**Task**
Nothing in the entries below may be altered; print them as they stand.

------------

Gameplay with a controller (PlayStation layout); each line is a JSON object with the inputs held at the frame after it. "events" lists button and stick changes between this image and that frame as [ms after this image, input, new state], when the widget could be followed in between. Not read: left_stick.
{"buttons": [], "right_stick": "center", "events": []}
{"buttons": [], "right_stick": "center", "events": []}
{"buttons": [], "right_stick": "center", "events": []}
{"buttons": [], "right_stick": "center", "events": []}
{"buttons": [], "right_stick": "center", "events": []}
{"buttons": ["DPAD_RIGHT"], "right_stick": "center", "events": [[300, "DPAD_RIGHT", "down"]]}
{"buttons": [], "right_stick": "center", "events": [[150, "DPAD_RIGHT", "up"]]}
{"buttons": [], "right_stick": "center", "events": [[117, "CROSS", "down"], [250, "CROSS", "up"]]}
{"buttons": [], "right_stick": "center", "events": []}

------------

**Output for this task**
Gameplay with a controller (PlayStation layout); each line is a JSON object with the inputs held at the frame after it. "events" lists button and stick changes between this image and that frame as [ms after this image, input, new state], when the widget could be followed in between. Not read: left_stick.
{"buttons": [], "right_stick": "center", "events": []}
{"buttons": [], "right_stick": "center", "events": []}
{"buttons": [], "right_stick": "center", "events": []}
{"buttons": [], "right_stick": "center", "events": []}
{"buttons": [], "right_stick": "center", "events": []}
{"buttons": ["DPAD_RIGHT"], "right_stick": "center", "events": [[300, "DPAD_RIGHT", "down"]]}
{"buttons": [], "right_stick": "center", "events": [[150, "DPAD_RIGHT", "up"]]}
{"buttons": [], "right_stick": "center", "events": [[117, "CROSS", "down"], [250, "CROSS", "up"]]}
{"buttons": [], "right_stick": "center", "events": []}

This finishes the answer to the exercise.